▶ _Supplied passage_:
--------------------
Figma

A deep dive on deep search

A few months ago we launched Universal Search to bring better discoverability and added context to Figma. Building on top of that, we recently rolled out deep search, which allows you to find the right file even faster. Here, we're giving you a behind-the-scenes look at how we built deep search: the tradeoffs, the technical challenges, and the team who brought it to life.

When you think back on a project, specific file and folder names probably aren’t top of mind. Instead, you might remember an idea, a snippet of copy, or the problem you solved. Now, with deep search you can find what you’re looking for without knowing the name of the file—type in a keyword, and Figma will return all files that contain that word or phrase.

Here, we’re giving you an inside look into how deep search came to life—a glimpse into our infrastructure, the technical challenges we faced along the way, and the team who made it happen.

Building in the browser

We’ve previously shared the technical infrastructure required for building a browser-based tool. While it means that our engineering team faces more technical challenges than a standalone desktop application, it also allows us to build features that are unique to a web-based environment.

These features often translate to better collaboration. Being in the browser allows for streamlined prototyping and handoff, and stakeholders can easily check in on a project without waiting for an exported file. It encourages sharing in-progress work, which ultimately makes the end result better.
--------------------
▶ _Entries shown_:

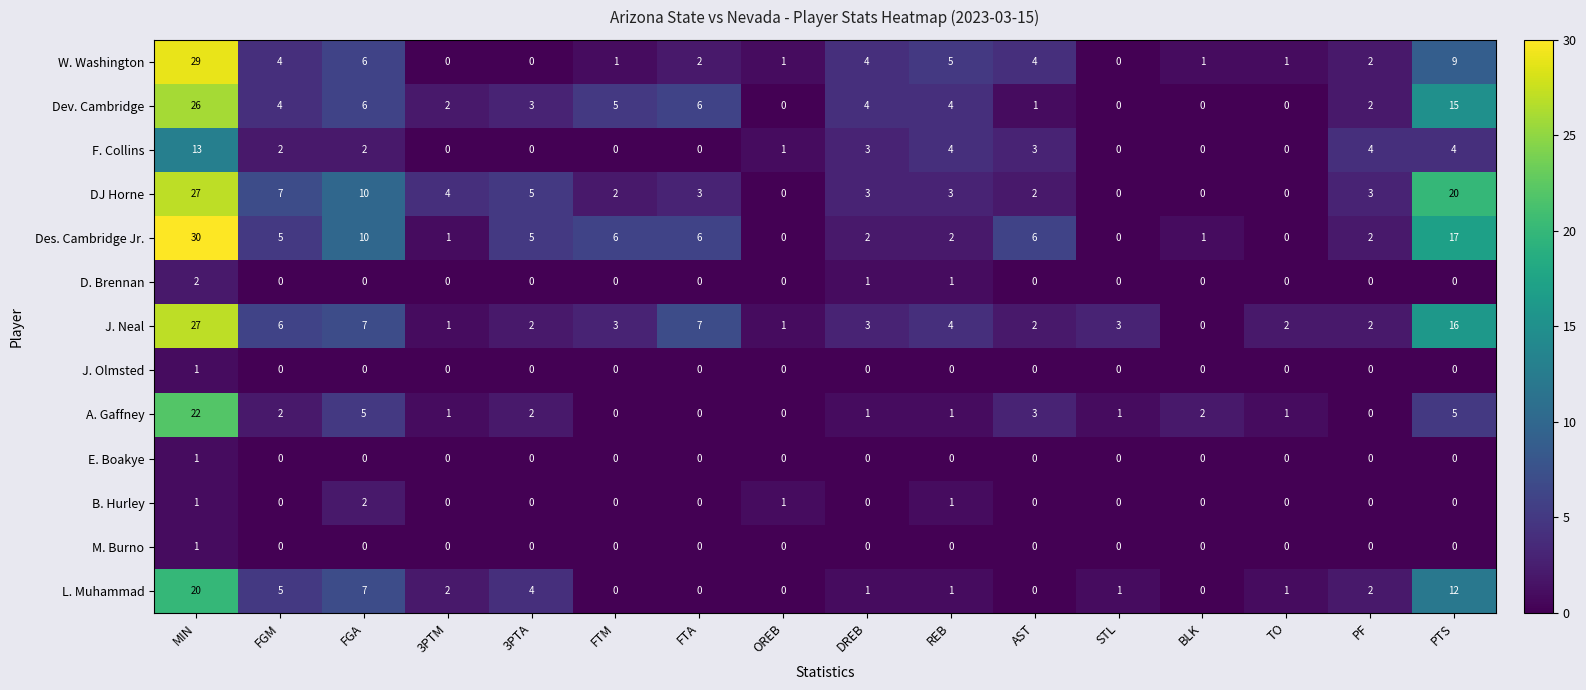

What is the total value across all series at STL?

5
--------------------
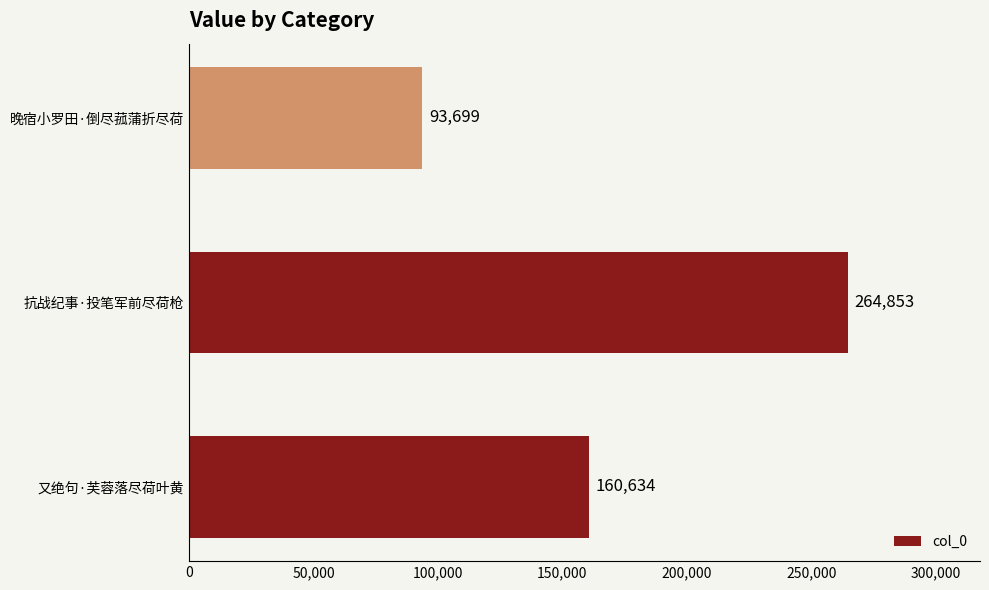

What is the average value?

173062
--------------------
▶ _Things to do_:
a) Translate this sentence from the article on Figma's deep search into Spanish: "These features often translate to better collaboration."
b) Continue the article on building Figma's deep search, starting after its last paragraph.

▶ _Task-by-task answers_:
a) Estas funciones suelen traducirse en una mejor colaboración.

b)
From a product perspective, when we think about which features to build, our roadmap is informed by the benefits that come with being built on the web. Figma has the ability to provide really rich information about all the files you have access to. We can show you how often your components are being used, how frequently your files are viewed, and dig deep into the structure of your file. That’s why deep search felt like the natural next step in bringing added context to your files.

The technical foundation

Late last year, we launched Design System Analytics, which gives you visibility into how your design systems are used across teams. We were able to leverage much of this infrastructure as the foundation for deep search.

Both Design System Analytics and deep search required a system that opens a recently edited file, pulls it down from storage and walks through the file to retrieve relevant information. For Design System Analytics, the information was about shared library usage; for deep search, it’s the text within your files.

Bringing deep search to life

While Design System Analytics laid the technical foundation, we still needed to generalize the service. This required unpacking what sets deep search apart.

What makes deep search different

In all our previous updates to search, including those released by Unified Search, we only had to deal with metadata stored in our database—items like the title of your file and its creator. For our regular search, our data pipeline is similar to search in other tools. We tail relevant tables in our database and stream the IDs of changed items into a messaging system. From there, our search indexers retrieve messages, get the most up to date information from our database and then index that into our elasticsearch cluster.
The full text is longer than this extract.